In the past orbital decompression surgery was reserved for patients at risk of permanently losing vision. The doctors at Eyelid & Facial Consultants still perform emergency orbital decompression surgery for patients who are losing vision during the active inflammatory stage of the disease. However, the majority of orbital decompressions are performed on an elective basis for patients with pain behind the eyes, dry irritated eyes, and for patients who have been disfigured by bulging of the eyes. This should be discussed with a qualified surgeon.
If your eyes are dry and irritated and you have white showing between the colored part of your eye and the upper or lower eyelid then you are likely a candidate for surgery. This should be discussed with a qualified surgeon.
If you have double vision when looking straight ahead or down or if you have to take a chin up posture to see single you are likely a candidate for surgery. This should be discussed with a qualified surgeon.
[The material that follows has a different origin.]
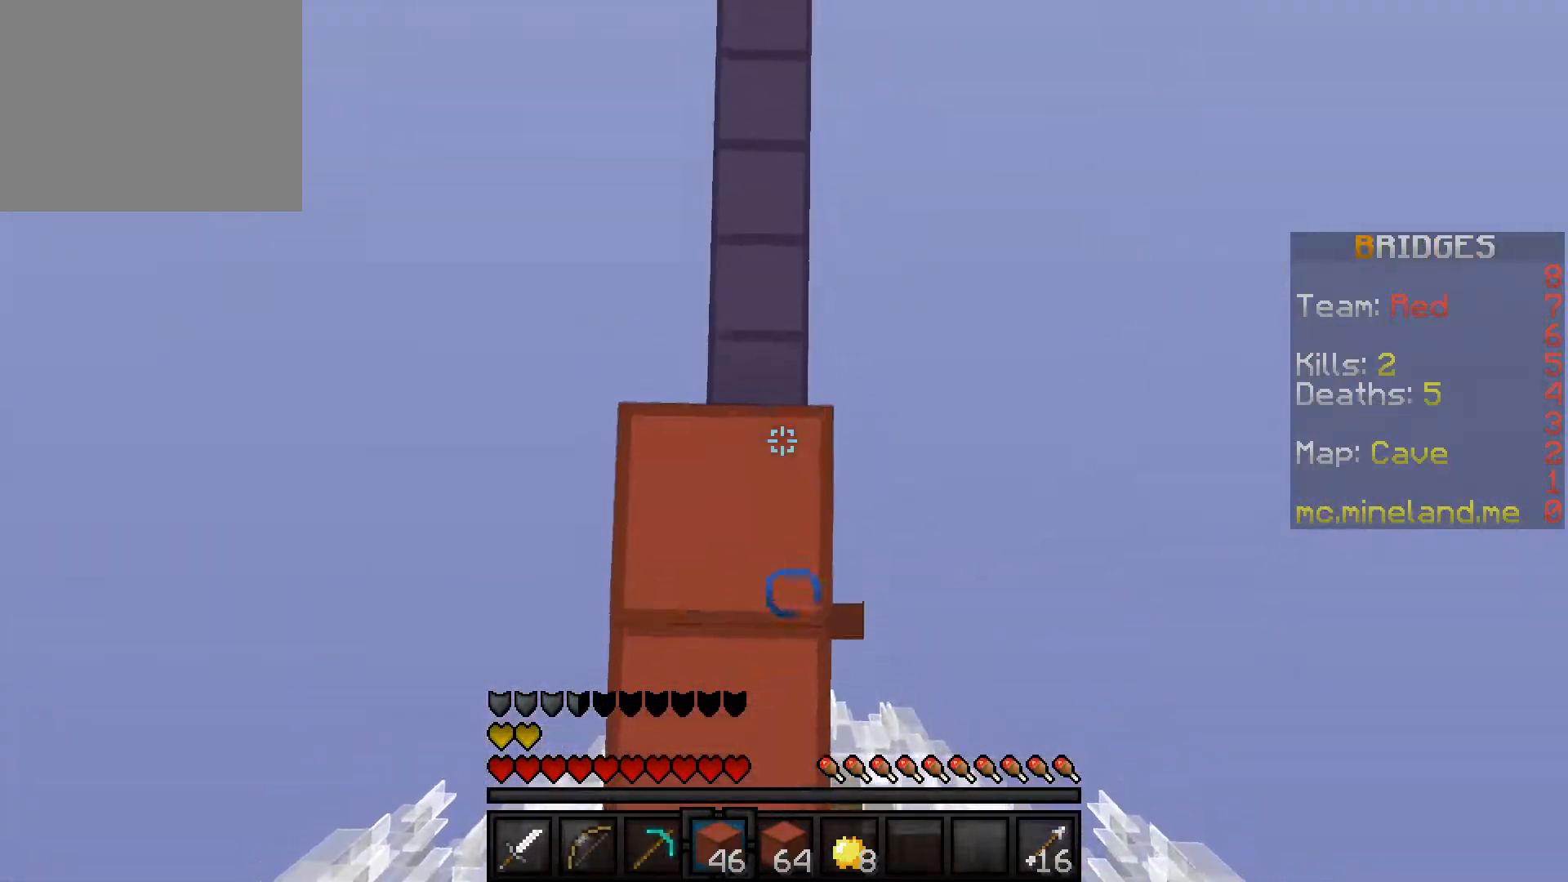
{"keys": ["w"], "events": []}
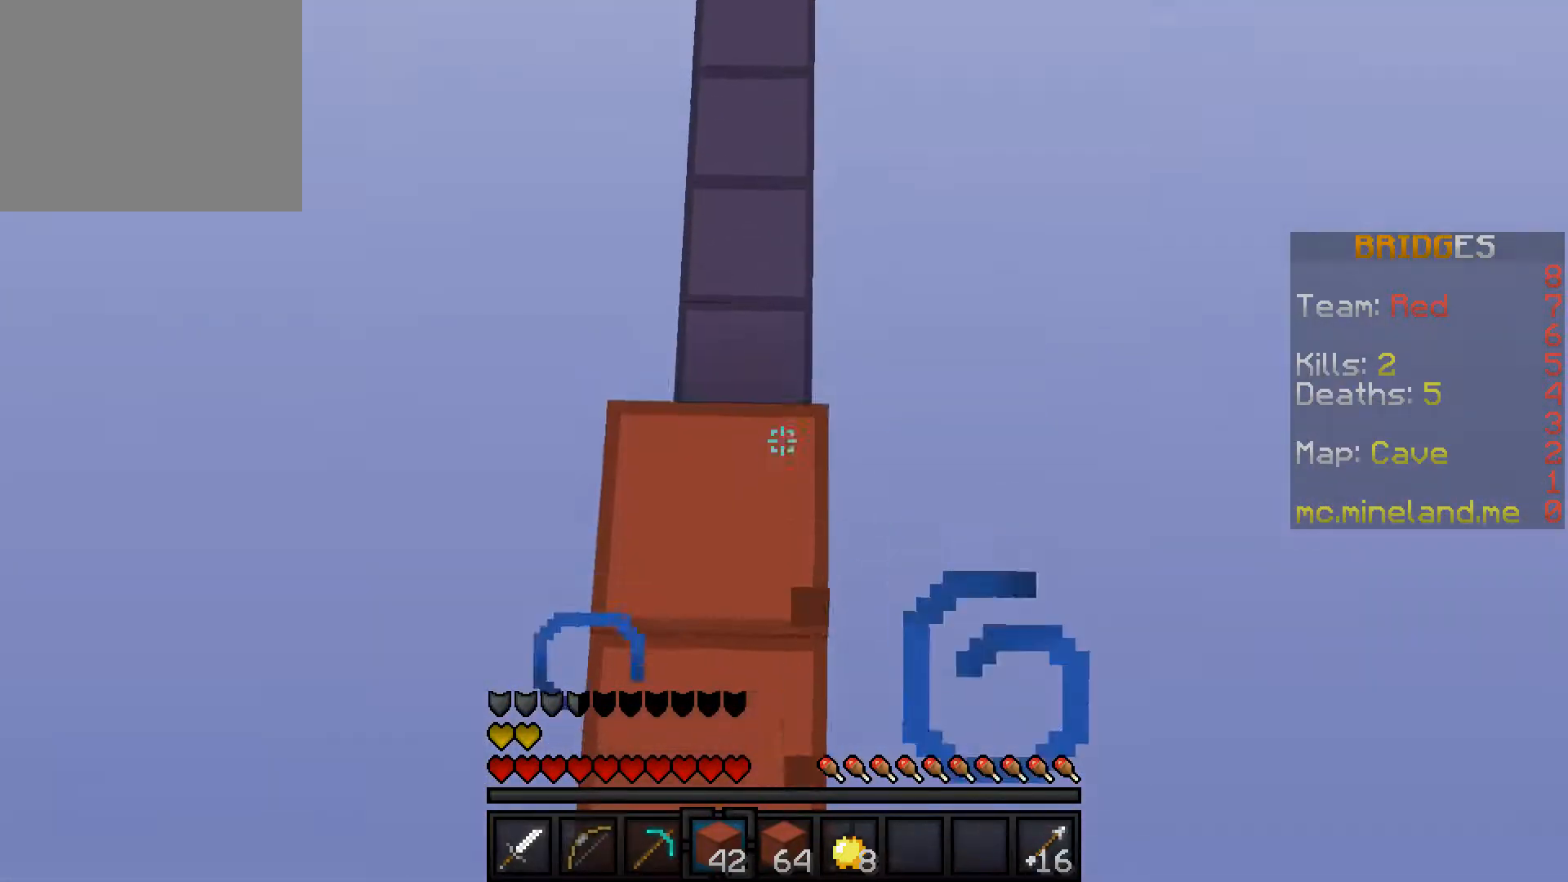
{"keys": ["w"], "events": []}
Yes. All medical and surgical procedures have risk associated with them. We believe the risk of surgery can be reduced by having an experienced surgeon perform your procedure. The physicians at Eyelid & Facial Consultants are not only experienced surgeons they have developed many of the modern techniques of eyelid and orbital decompression surgery. When patients come to Eyelid & Facial Consultants for a consultation we evaluate and then discuss the risk benefits and alternatives of treatment so that patient may make an informed decision.
Each insurance company has its own policy. In general your insurance company will pay for procedures that improve your vision, make your eyes less dry and irritated, and reduce pain behind the eyes. Procedures performed where the only goal is to improve appearance are typically not covered. Eyelid & Facial Consultants will act as your advocate to get your insurance company to pay for procedures they have agreed to cover when you purchased your insurance plan.